The jobs numbers followed improving data released Thursday by big retailers, who reported a 5.5 percent jump in revenues in September. Retailers added almost 14,000 jobs in September, the Labor Department said.

Still, "the persistently high unemployment rate is expected to hinder consumer demand and impact confidence," Matthew Shay, head of the National Retail Federation, said in a note on the jobs report. He added, however, that "retailers will ramp up hiring over the next several weeks as they prepare for increased sales and traffic in their stores this holiday season."

The group anticipates that retailers will add 480,000 to 500,000 seasonal positions over the next several months.

Manufacturers, who had been adding jobs for much of the year, trimmed payrolls by 13,600 in September.
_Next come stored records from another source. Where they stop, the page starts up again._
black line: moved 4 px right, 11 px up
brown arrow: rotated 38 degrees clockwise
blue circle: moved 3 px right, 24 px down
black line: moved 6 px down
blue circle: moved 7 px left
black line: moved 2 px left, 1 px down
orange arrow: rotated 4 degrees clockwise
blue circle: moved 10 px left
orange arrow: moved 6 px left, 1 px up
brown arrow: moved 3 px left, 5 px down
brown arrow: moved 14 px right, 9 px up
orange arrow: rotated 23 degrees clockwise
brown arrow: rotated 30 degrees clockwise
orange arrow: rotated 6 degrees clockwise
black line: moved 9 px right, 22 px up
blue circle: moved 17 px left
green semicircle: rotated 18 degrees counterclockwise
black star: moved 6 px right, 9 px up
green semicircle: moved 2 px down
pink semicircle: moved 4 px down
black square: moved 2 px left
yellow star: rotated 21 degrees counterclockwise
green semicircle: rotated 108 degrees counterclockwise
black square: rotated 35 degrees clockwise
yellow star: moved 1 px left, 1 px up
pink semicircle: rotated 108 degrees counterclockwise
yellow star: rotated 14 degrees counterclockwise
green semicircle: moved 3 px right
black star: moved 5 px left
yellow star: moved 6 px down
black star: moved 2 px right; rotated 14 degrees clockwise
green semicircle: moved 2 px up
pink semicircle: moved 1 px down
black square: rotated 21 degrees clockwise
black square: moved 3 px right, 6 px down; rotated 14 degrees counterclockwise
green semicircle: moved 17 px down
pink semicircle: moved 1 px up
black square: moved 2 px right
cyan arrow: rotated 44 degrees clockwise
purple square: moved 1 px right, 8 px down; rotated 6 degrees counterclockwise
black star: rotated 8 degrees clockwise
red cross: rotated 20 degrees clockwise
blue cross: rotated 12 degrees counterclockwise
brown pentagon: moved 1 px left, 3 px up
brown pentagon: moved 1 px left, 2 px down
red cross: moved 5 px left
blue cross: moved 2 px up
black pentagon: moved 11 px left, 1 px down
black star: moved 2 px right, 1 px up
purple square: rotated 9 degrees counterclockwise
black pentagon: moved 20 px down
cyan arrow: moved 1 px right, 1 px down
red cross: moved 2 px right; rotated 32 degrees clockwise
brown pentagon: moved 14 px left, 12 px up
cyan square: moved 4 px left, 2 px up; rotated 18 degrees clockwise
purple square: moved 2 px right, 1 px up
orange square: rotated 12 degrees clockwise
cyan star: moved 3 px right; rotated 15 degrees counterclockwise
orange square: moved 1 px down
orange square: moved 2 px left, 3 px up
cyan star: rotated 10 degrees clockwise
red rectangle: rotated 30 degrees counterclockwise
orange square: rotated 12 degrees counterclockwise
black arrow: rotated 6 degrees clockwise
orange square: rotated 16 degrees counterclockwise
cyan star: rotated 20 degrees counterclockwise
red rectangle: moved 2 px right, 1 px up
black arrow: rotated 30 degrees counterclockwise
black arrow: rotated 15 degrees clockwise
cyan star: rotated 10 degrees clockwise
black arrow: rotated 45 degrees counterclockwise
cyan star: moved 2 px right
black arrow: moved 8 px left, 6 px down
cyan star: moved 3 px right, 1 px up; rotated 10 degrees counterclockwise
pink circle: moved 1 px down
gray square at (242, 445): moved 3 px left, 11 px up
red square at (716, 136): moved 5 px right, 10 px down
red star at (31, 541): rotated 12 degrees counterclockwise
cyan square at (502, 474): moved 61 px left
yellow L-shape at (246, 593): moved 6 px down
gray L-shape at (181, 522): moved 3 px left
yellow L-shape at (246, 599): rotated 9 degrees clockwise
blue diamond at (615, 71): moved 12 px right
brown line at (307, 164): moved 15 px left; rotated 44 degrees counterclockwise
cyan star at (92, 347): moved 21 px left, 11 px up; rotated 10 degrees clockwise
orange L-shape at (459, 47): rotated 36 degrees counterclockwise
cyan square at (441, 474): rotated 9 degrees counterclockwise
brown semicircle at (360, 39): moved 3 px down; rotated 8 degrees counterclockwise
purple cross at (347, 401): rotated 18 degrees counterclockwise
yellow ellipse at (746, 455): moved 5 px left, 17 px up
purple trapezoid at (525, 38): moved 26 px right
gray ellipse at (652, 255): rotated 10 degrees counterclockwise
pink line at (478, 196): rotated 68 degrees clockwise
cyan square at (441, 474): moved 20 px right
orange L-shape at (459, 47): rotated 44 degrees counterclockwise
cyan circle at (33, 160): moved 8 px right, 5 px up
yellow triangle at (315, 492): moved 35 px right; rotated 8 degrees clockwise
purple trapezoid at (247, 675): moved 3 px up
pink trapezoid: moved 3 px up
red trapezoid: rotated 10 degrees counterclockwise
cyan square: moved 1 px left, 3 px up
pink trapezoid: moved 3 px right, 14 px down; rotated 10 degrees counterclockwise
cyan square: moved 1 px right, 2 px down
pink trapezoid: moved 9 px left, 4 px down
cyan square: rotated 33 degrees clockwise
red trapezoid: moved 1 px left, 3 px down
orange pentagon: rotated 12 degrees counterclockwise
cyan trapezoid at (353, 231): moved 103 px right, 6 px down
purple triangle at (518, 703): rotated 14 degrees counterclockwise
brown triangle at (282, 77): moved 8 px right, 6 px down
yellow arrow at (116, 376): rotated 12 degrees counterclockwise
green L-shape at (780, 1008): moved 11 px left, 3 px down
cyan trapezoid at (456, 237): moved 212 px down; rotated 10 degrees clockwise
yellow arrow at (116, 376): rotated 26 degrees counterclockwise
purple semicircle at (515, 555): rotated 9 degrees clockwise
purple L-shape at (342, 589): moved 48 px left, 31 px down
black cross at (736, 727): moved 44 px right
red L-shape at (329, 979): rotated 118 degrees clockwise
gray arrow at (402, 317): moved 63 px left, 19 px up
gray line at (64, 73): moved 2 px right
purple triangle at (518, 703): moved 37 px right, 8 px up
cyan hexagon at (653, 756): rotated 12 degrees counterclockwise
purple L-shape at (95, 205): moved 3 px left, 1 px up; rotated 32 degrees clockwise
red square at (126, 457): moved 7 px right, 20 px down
Chad Moutray, chief economist for the National Association of Manufacturers, in his blog,, attributed the decline to "sluggish economic growth, worries about the global marketplace and sagging consumer and business confidence."

The financial sector shed an additional 8,000 jobs, and local government cutbacks were largely responsible for the 35,000-job decline in public sector employment.

Alternative measures of employment - often referred to as underemployment - continued to point to labor-market distress. The number of people employed in part-time work for economic reasons - meaning they want full-time work but can't find it - rose to 9.3 million in September.

The number of workers marginally attached to the workforce was 2.5 million.